You beckon to my loved one and how my tears did flow
Tho I tried I could not hide how it hurt to see them go
but now I know they left this world and just moved to a better place
And someday you will call me too and I will see them face to face
In that city called Homeland I can hear you calling me
Oh my homeland oh how sweet its going to be just to see you
and to stand up on the shore and oh Ill live there forever more.
I know Carter was my father in law and 90% of the time he drove me crazy. LOL We didn't always see eye to eye on things but he was one of the best people I know. He would give you the shirt off his back if he thought you needed it or even wanted it. Like I have said so many times he was NOT a affectionate man. As a matter of fact I didn't think he even liked me the first few years we were married. Of course you know me that didn't stop me from being "ME". Bradley was sure to tell me often that's how he treats people he likes. If he didn't like you he wouldn't even acknowledge you. LOL He was a strange person. These past few years that they lived here I appreciated him so much. My kids loved him more than I can even explain. Lucas tells me every day that he misses Papaw or says Momma did you know Papaw... It is something new every day. Saturday Lucas and I were cleaning out his room and I came across this sock that was rolled up in a ball with a rubber band around it. I started to undo the rubber band and Lucas was no no. I immediately remembered what it was when he said NO. The last time they spent the night (maybe a week before he got bad) They had tennis rackets and Nana told them they couldn't bring the ball in the house so Papaw rigged this ball up out of a sock. When we went to get them that night they were hitting it everywhere and he was just laughing at them. So after we talked about it for a minute we just sat and cried.
Death is so strange to me. I mean I know he was really sick for a long time but it seemed so sudden to me. I guess cause he fought it for so long when he finally quit fighting it was really fast. I mean he literally took three breaths after he quit struggling. Then he was gone. There was nothing left but a empty shell. I can still see him just laying there in the bed with no life in his body. It was so weird one minute he is there fighting with everything he had then the next nothing. I can not wait until we get to see him again one day. The boys ask me when we will get to see papaw again. I tell them "Soon I hope!"

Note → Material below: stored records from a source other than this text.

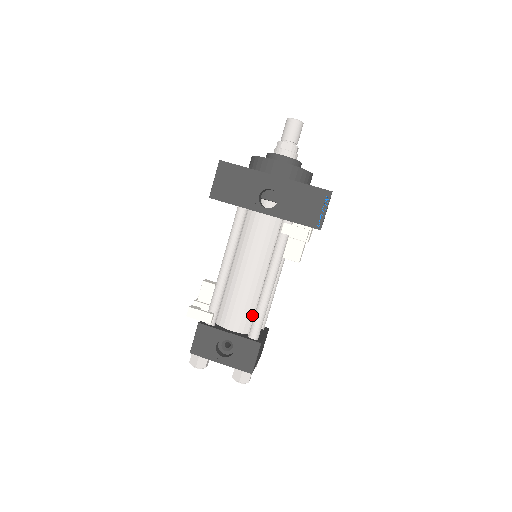
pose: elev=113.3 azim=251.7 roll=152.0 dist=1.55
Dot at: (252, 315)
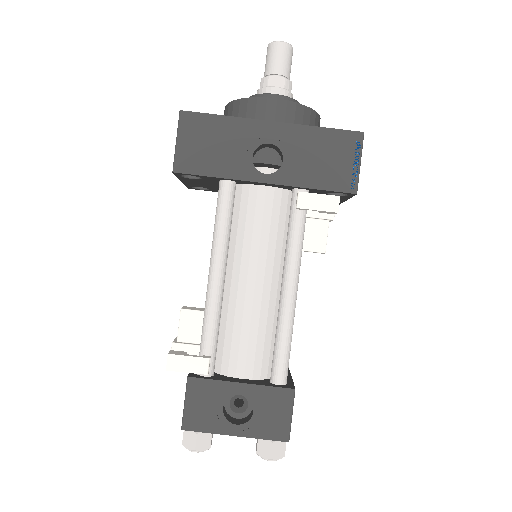
Dot at: (269, 347)
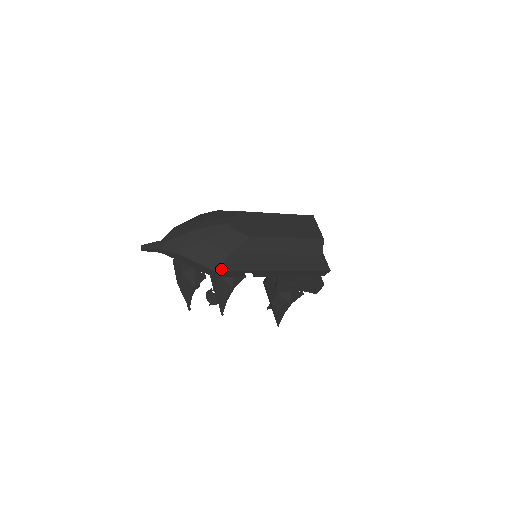
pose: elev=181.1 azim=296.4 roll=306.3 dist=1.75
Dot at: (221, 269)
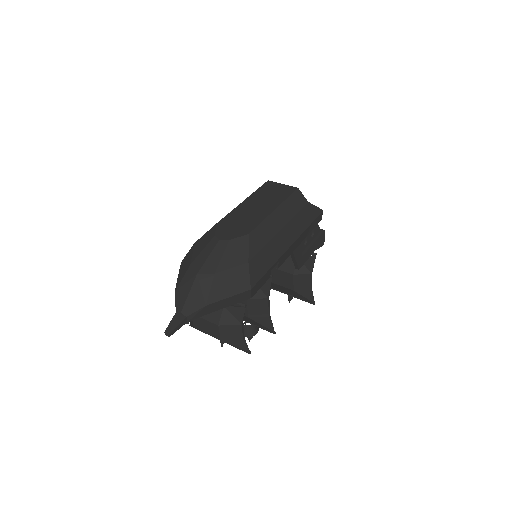
Dot at: (253, 283)
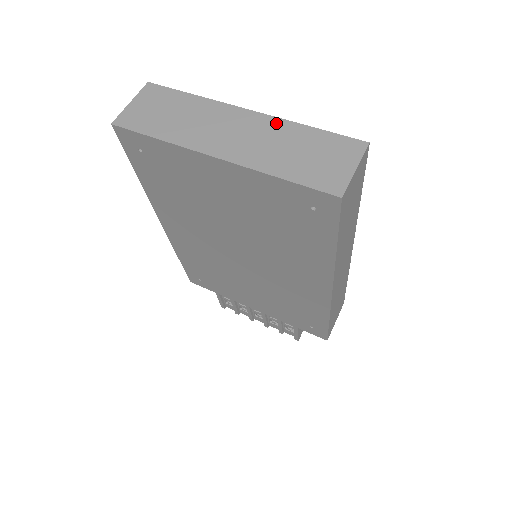
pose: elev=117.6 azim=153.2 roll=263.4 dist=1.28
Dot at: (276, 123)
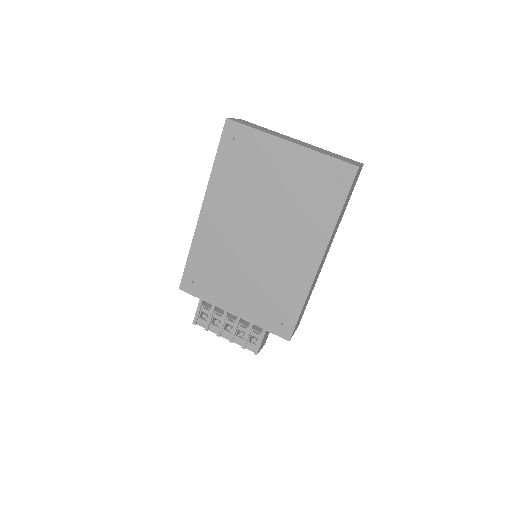
Dot at: (316, 147)
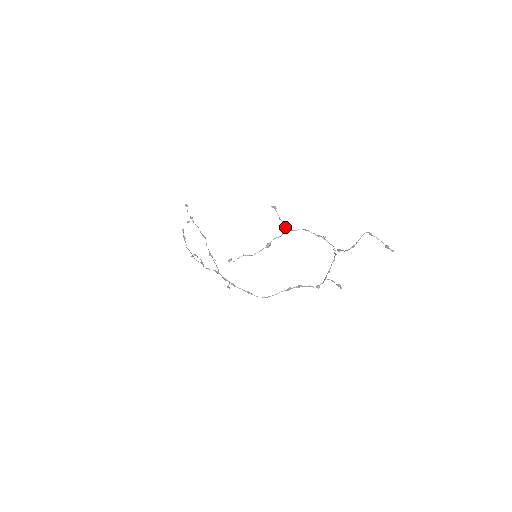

I know you are thinking why on this earth am I blogging at 1 AM. My answer is I have no clue. I can not sleep. When it first happened it was ok but the past couple times I have went over there things have just really bothered me. It is so strange for him not to be there. Maybe at first I was just used to him being there just in the back room. Now I know he isn't there. Oh well I am going to try to go to bed now. Good night and I am sorry for this blog. It was just what was in my head maybe now that I got it out I can sleep!!! Night Night!!